The State responded, and then the judge and counsel further discussed the Intoxilyzer 5000:

"[THE STATE]: ... [The officer] testified that the known sample is, the tubes aren't heated so that it can allow that tolerance, so that it's an accurate test, and that it's different when a person gives a test because the breath is warmed up and what not, and I think he did a good job of explaining that inconsistency between the known sample and then an actual human test. He testified for several minutes over that.
"THE COURT: But they heat the known sample, it's got to be a certain temperature.
"[THE STATE]: Right, but he said there [are] variances in the known sample that can cause that variance, that's not present when they do the human sample, and he testified that there is no margin of error, and I think because we have that testimony in front of the jury there is enough to submit it to the jury for them to make a finding. They can decide if it's—if it hasn't risen to the level of reasonable doubt, or not, beyond a reasonable doubt or not, but I think that we've gotten past this point.

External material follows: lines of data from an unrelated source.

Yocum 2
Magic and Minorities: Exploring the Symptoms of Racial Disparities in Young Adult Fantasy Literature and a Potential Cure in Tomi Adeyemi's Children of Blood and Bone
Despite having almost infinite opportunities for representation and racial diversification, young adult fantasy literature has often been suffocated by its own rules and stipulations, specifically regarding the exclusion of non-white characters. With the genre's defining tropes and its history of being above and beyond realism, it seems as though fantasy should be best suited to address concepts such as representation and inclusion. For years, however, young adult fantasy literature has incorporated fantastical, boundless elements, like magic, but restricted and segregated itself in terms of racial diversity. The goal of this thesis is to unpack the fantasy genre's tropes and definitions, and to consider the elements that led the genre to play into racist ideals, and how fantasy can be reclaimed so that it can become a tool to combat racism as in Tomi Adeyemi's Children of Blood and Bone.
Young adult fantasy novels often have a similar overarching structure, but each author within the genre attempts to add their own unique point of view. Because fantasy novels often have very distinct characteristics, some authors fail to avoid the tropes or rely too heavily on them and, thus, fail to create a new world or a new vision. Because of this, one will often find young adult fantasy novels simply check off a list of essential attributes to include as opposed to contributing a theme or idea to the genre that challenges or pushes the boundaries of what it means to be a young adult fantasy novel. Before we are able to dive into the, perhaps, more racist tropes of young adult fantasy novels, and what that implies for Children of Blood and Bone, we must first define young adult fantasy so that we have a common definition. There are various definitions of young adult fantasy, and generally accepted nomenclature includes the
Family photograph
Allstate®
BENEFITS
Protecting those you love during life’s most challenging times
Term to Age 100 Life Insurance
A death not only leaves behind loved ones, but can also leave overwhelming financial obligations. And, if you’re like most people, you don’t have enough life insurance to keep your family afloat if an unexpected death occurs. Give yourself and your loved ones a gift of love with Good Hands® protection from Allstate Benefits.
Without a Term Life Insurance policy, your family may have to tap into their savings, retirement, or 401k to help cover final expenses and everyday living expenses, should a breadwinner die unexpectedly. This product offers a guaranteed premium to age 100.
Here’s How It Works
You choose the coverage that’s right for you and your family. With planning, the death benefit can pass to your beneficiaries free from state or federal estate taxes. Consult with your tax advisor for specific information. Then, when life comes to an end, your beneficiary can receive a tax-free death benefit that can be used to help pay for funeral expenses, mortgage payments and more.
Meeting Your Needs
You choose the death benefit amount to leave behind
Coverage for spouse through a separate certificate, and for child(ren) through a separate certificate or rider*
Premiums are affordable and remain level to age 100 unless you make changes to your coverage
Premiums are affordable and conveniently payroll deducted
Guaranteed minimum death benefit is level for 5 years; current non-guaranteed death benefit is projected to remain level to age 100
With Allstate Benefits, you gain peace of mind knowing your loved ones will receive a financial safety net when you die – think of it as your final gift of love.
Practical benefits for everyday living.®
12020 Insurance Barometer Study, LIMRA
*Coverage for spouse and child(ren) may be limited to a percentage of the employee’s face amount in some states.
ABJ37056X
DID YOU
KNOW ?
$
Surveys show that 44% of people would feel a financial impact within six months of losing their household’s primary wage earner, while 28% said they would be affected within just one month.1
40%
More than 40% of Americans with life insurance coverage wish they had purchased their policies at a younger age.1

"[DEFENSE COUNSEL]: I think he also testified that every solution tests differently, so again when he was talking about the warm breath, every solution then is going to be a little different, and when it's this close, how in the world can you get to where we need to go.
"THE COURT: I don't think it makes sense, and frankly it's my belief that anything under .087, you cannot say beyond a reasonable doubt that it is—
"[THE STATE]: Those facts may or may not be true, but they're not before this jury and before the Court on this case.
"THE COURT: So we let them decide something that's on incorrect evidence that we know is incorrect?
"[THE STATE]: Well, I think we have to submit the case on the evidence that's been presented in this case, not evidence that's been presented .... in any other case ever. We don't have any evidence in this case that that's inaccurate or that there is a margin of error.
"THE COURT: Well, yeah, there is evidence, there is evidence—
"[THE STATE]: Not in this case.
"THE COURT:—there is evidence as the known sample—
"[DEFENSE COUNSEL]: Well, there is evidence that every time they tested, it came out different when they're doing the tests back to back.
"THE COURT: Yeah, which is .02.
"[THE STATE]: Well, but [the officer] testified as to why that happens. He did present that testimony as to why that happens with the known sample and not with the human sample.
"[DEFENSE COUNSEL]: Well, because every solution tests differently, which doesn't make a lot of sense.
"[THE STATE]: Every, every solution is different than any other solution.
"THE COURT: I know [the officer] is wrong. I cannot let that go to the jury knowing it's wrong. I am going to grant the motion for directed verdict."